Crochet and handspun yarn


Rosanne Anderson used chaffey wool to create the cat baskets included in our new Spinning for Crochet eBook.

The start of everything

Handwoven magazine's former managing editor Pattie Graver is an accomplished weaver and spinner to boot. In her retirement, she has been offering invaluable help around the Spin-Off office. We have invited her to share with you about our latest eBook and memories of how she started out in the world of fiber.

Pattie: Do you remember your very first experience in our wonderful world of fiber? When I paused to think about this, I was surprised by the answer. It was all about crochet! In the late 1960s, I learned to crochet in order to have a hot-pink scarf to wear with my red velvet coat. I know that I'm dating myself, but I can remember walking into a yarn shop when you had to ask for your yarn from a neatly dressed  woman standing behind the counter. There was no fondling of skeins, and compared to the tactile event we have all come to know and love, yarn shopping was a rather stiff and formal experience. I also recall making a few baby blankets in fluorescent colors and a "hippie" shawl with a huge crochet hook. I must admit that although these memories make me smile, I'm glad those days are behind me. 
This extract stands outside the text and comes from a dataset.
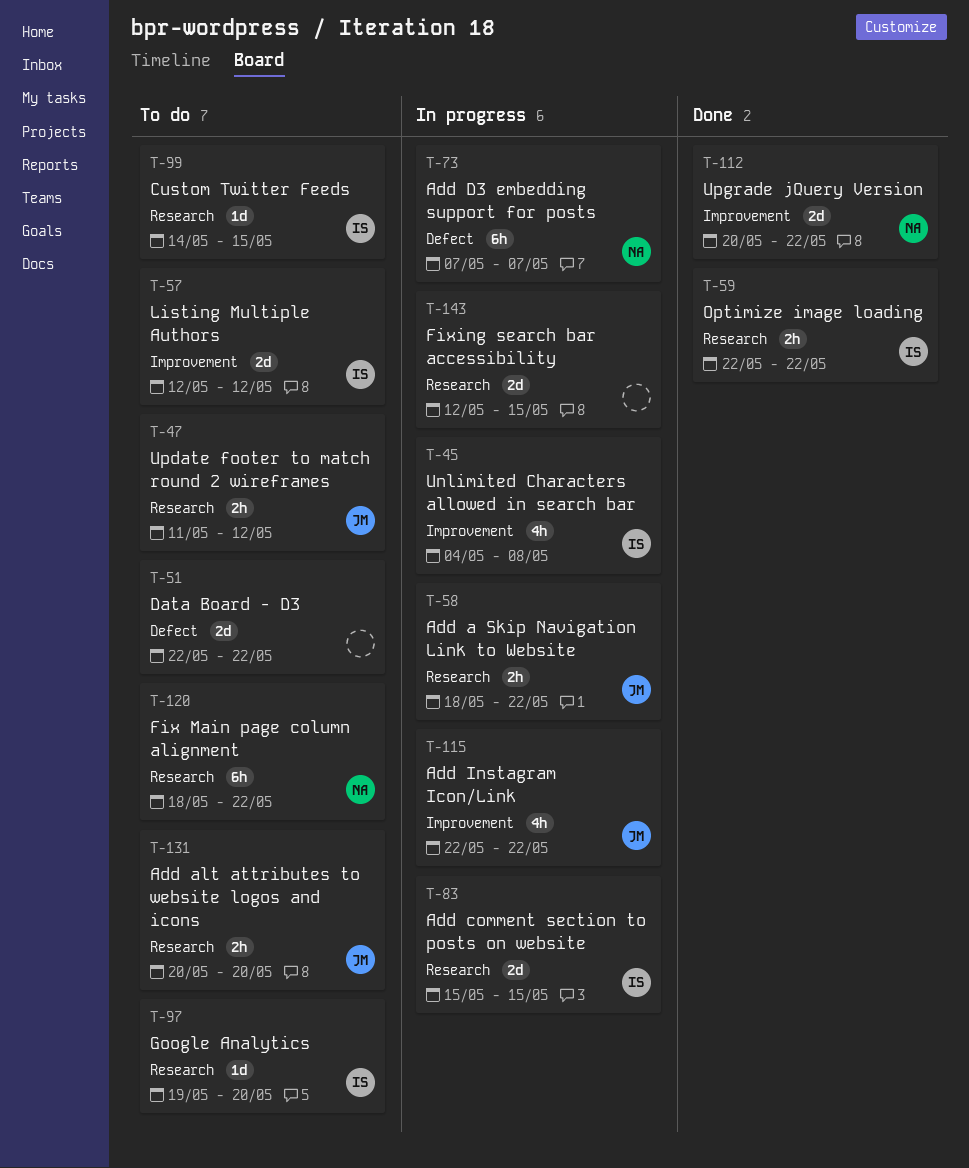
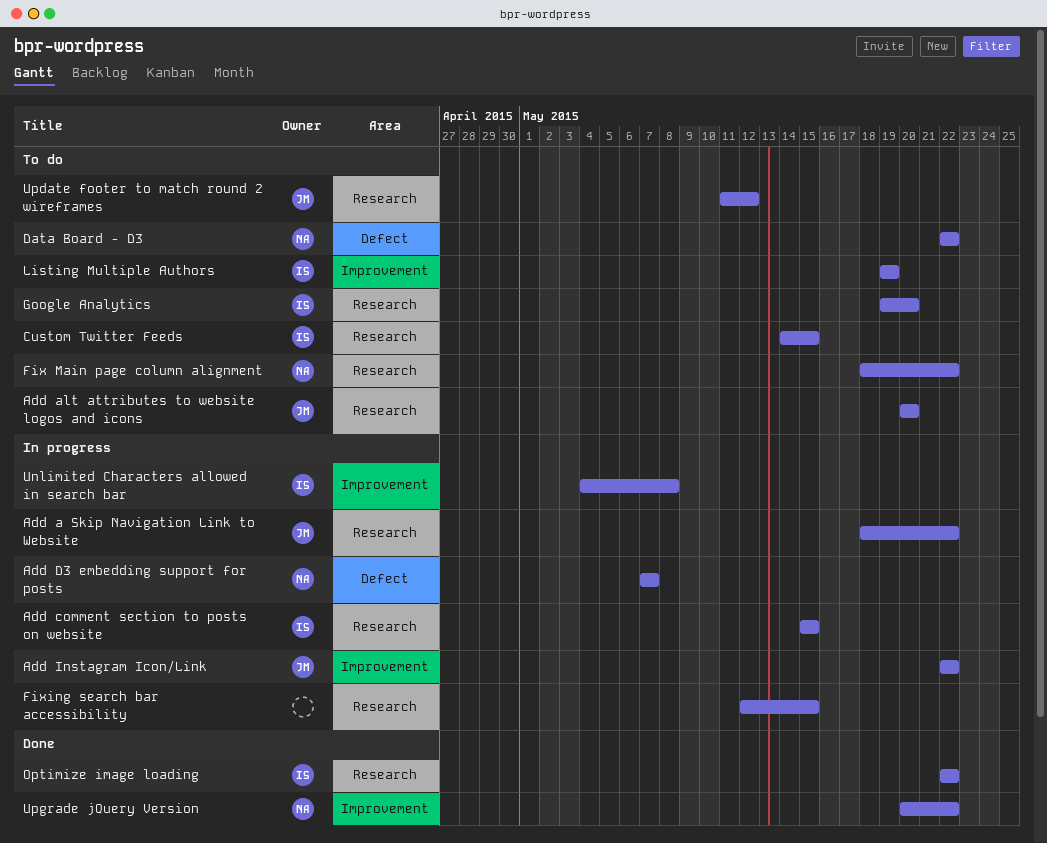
Data Board - D3, owner: none -> NA
Listing Multiple Authors, start: May 12 -> May 19
Listing Multiple Authors, due: May 12 -> May 19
Regina Rooney's version of this shawl, which has been made by four generations of women in her family, is
included in our
Spinning for Crochet eBook.

Along with the lady standing behind the yarn-shop counter, I left my interest in crochet back in the 1960s. I haven't crocheted much since then except to occasionally embellish the edges of a handwoven piece or finish off something from my potholder loom. Though lately, as my curiosity in handspinning grows, so does my interest in crochet. I love the portability and the fact that you can create wonderful things from small amounts of handspun. When I saw Spin-Off's new eBook Spinning for Crochet, I got to thinking how choosing a project from it would help me become a more skillful spinner. Instead of "getting what I get" from my spinning wheel, maybe I should spin with a purpose. An added bonus would be the brain workout I would undergo in order to actually produce a specific yarn. That would have to be more enjoyable than solving Sudoku puzzles or taking an algebra class just to fire up the neurons!

Besides, there is just something so radical about crochet that appeals to this aging flower child. The tools are so simple yet those rows of loops result in some stunning cloth. And, as more young people become interested in spinning, crochet, knitting, and other crafts, it makes me feel good to be among the hip crowd. 

How about you? What are your thoughts on crochet, and do you have any stories of yarn shopping from the olden days?